··· Exercise text ···

Role (Finance)

Cards (23)

  • Strategic Role of Financial Management

    The process of determining and managing the financial resources required to achieve both short-term and long-term objectives which include Profitability, Efficiency, Growth, Solvency and Liquidity
  • Key areas of the strategic role of financial management:

    • Appropriate sourcing of finance
    • Budgeting and maintaining sufficient cash flow
    • Preparation of audited financial statements
  • Mismanagement of the strategic role of the financial management can lead to:
    • Insufficient funds to pay suppliers
    • Inadequate capital for expansion
    • Too many assets that are non-productive
    • Overstocking of materials
  • Other key business functions (KBFs) are often interdependent on Finance to achieve their objectives
  • Apple case study on the 'strategic role of financial management':

    CFO of Apple - Luca Maestri
    • Responsible for helping and setting achievement of Apple’s strategic direction
    2023 Data
    • Sales revenue - $383b
    • R&D - $30b
    • Net profit - $97b
    Objective
    • Apple holds the objective to not only be profitable, but to be the most innovative competitor in the market
  • Objectives of financial management:

    1. Profitability
    2. Efficiency
    3. Growth
    4. Solvency
    5. Liquidity
    ‘PEGSL’
  • Profitability:

    Define: The money a business makes from its operations after all expenses have been accounted for

    How - Maximising Profitability Can Be Done Through:
    • Increasing revenue → through changing marketing or pricing policies
    • Reducing expenses → cost cutting in KBFs
  • Profitability case study:
    2022 → 2023
    • Revenue: $394b → $383b
    • Net Profit: $100b → $97b
    • Gross Profit: $171b → $169b
    • Gross Profit Ratio: 43% → 44% (2% improved)
    • Net Profit Ratio: 25% → 25%
    • Return on Equity Ratio: 175% → 172% (2% deterioration)
  • Efficiency:
    Define: The ability of an organisation to maximise returns from its assets with minimal costs / the amount of revenue that is spent on expenses
    How - Businesses Can Improve Efficiency Through:
    • Minimising expenses → businesses can implement operation processes to avoid wasting any resources
    • Maximising output → businesses may also achieve lower per-unit cost through maximising output from their labour or machinery 
    • It also relates to how effective the business is at collecting payment for invoices from customers (accounts receivable)
  • Efficiency Case Study:
    2022 → 2023
    • Expense Ratio: 13% → 14% (10% deterioration)
    • While higher than 2022, the expense ratio is still very efficient → expense minimisation strategies 
    • Accounts Receivable Turnover Ratio (times): 6.5 → 6.3
    • Accounts Receivable Turnover Ratio (days): 56 days → 58 days (3% deterioration)

··· Provided material ···

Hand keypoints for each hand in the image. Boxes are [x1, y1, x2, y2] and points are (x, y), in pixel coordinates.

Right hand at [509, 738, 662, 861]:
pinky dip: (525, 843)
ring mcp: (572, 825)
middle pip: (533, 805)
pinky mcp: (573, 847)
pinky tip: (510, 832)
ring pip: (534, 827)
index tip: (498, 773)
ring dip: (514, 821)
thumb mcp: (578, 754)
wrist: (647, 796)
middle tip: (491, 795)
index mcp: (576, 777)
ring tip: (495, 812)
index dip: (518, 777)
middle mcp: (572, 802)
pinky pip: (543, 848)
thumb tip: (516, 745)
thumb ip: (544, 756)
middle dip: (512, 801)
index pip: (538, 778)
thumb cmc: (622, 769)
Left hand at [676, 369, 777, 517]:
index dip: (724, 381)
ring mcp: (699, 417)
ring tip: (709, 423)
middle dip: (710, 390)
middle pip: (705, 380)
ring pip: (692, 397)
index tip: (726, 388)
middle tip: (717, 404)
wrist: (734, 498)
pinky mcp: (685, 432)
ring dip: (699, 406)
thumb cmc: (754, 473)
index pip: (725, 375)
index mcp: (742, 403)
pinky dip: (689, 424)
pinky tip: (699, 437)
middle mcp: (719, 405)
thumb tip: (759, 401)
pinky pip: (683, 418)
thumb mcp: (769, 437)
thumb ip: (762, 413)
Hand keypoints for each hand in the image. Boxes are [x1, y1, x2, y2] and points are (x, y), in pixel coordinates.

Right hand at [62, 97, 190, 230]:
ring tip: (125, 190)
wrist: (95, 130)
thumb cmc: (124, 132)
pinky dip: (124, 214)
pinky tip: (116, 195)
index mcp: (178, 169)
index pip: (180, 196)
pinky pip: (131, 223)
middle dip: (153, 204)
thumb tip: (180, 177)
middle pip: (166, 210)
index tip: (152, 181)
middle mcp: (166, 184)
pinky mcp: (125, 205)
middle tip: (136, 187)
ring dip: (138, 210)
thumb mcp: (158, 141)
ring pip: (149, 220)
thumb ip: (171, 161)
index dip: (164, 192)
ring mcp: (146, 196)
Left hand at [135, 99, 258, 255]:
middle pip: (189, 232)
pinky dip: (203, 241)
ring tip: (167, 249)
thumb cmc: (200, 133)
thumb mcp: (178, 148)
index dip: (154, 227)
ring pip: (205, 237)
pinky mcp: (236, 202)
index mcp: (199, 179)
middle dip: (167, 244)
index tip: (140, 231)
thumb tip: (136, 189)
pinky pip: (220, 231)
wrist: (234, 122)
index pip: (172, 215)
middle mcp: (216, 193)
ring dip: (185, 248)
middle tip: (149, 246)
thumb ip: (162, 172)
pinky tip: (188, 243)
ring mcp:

···

Activity list »
A: Print the financial management notes from "How - Maximising" up to and including "172% (2% deterioration)".
B: Who is named as the CFO of Apple in the financial management notes?
The material has no role in this exercise.

Answers »
A:
How - Maximising Profitability Can Be Done Through:
    • Increasing revenue → through changing marketing or pricing policies
    • Reducing expenses → cost cutting in KBFs
  • Profitability case study:
    2022 → 2023
    • Revenue: $394b → $383b
    • Net Profit: $100b → $97b
    • Gross Profit: $171b → $169b
    • Gross Profit Ratio: 43% → 44% (2% improved)
    • Net Profit Ratio: 25% → 25%
    • Return on Equity Ratio: 175% → 172% (2% deterioration)

B: Luca Maestri